Review of Learning, Part 5: Systems Thinking

Post date: Oct 24, 2014 3:47:15 PM

Awareness of Systems Thinking | Inventory, Flow, Constraints and Throughput

Systems Thinking or The Systems Approach

A system is defined as a set of things working together as parts of a mechanism or an interconnecting network; a complex whole. The act of systems thinking is to be cognisant of the whole when considering the parts.

Mullins (2009) references Bertalanffy (1951) as the founder of Systems Theory, and General System Theory (GST), and refers to the business organisation as an open system, part of a broader environment with which the organisation is constantly interacting with.

Deming (1986) suggests that production should be viewed as a system, and to improve quality the whole system from the incoming materials to the consumer should be considered. In his 14 points for Management his 5th point states that the system of production should be constantly improved to increase quality, productivity and therefore decrease cost.

Inventory

Ohno (1988) defines one of the seven non-value adding wastes in a process as excess inventory. Suggesting that excess raw materials, work-in-progress or unshipped goods cause longer lead times, obsolescence and delay. Inventory obsolescence is a term used to refer to a deterioration in value of inventory over time.

Ladis (2008) suggests that specifications (or requirements) that have not been implemented, designs that have not been reviewed and code that has not been tested and deployed, can all be considered inventory. He goes on to suggest a chain or system that is self-limiting, where teams should not build features which people do not yet need, or define more requirements than the team can code, or write more code than can be tested, or test more code than can be deployed into an environment where a user can use it.

Eisenmann (2013) presents Spolsky’s (2012) view of Software Inventory, where he describes items in a feature backlog which will never get implemented, therefore, the time taken to write down, define, design, think about and discuss those items can all be considered wasteful.

Theory of Constraints

Goldratt (1992) introduced the Theory of Constraints (ToC), the suggestion that all systems have bottlenecks, which aren’t necessarily bad or good, but just the reality of any system. Goldratt states that the bottlenecks within a system determines the effective capacity of the system, and we can use those bottlenecks (or constraints) to control the flow through a system. He suggests that bottlenecks govern both throughput and inventory, and only by increasing flow through those constraints can the overall throughput of a system be increased.

To improve the throughput of a system, Goldratt suggests starting with identifying the system’s constraint(s), then exploit (make the most of) and use the identified constraint as the control (or heartbeat) for the system.
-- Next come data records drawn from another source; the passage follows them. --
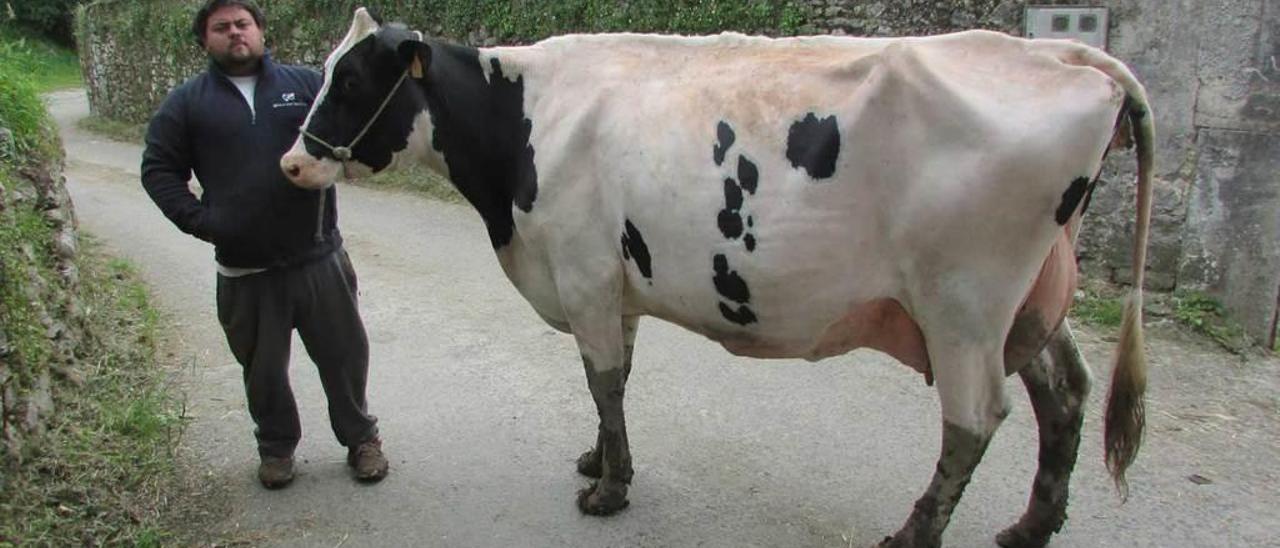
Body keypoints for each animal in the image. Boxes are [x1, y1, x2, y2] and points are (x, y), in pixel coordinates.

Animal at [285, 9, 1157, 548]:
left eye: (352, 82)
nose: (292, 162)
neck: (525, 129)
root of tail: (1061, 54)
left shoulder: (583, 272)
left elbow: (603, 380)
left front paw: (609, 492)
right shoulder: (612, 282)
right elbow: (614, 383)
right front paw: (599, 460)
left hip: (963, 306)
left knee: (975, 419)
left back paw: (915, 533)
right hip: (1027, 304)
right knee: (1064, 393)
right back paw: (1031, 526)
Then focus on increasing the constraint(s) capacity while being conscious of breaking other constraints in doing so.

Flow and Pull

To reduce waste within a system, and therefore reduce costs and increase quality, Ohno (1988) suggests that the ideal state of production is to have the least amount of inventory along with just-in-time flow of that inventory to the right place, at the right time in the right quantity. Understanding that it would be extremely difficult to apply zero-inventory and just-in-time to every process in a system, he proposed the use of Kanban as a way to visually control and prevent overproduction and reduce waste.

Kanban is the Japanese word for billboard, sign and is more broadly used in lean manufacturing to mean a signal or tag. Ohno observed that by having each step in a system signal to the previous step when its inventory needed to be replenished, a pull process is created back through the system, which reduces the amount of inventory and the overall lead time of the system; the time it takes to realise value from the system’s input.

Key points:

  • Consider the whole system, organisations are not closed systems

  • Be aware of the cost of inventory, and waste within a system

  • Identify, exploit and alleviate constraints within a system

  • Use flow and pull to understand the capacity and constraints of a system

References

Mullins, L. (2009). Management and Organisational Behaviour, 8th edition, Pearson Educational.

Deming, W. E. (1986). Out of the crisis. Cambridge, MA: Massachusetts Institute of Technology. Center for Advanced Engineering Study, 6.

Ohno, T. (1988) Toyota Production System, Productivity Press

Ladas, C. (2009). Scrumban-essays on kanban systems for lean software development.

Eisenmann, T (2013) Managing Startups: Best Blog Posts & Spolsky, J (2012) Software Inventory

Goldratt, E. M., Cox, J., & Whitford, D. (1992). The goal: a process of ongoing improvement (Vol. 2). Great Barrington, MA: North River Press.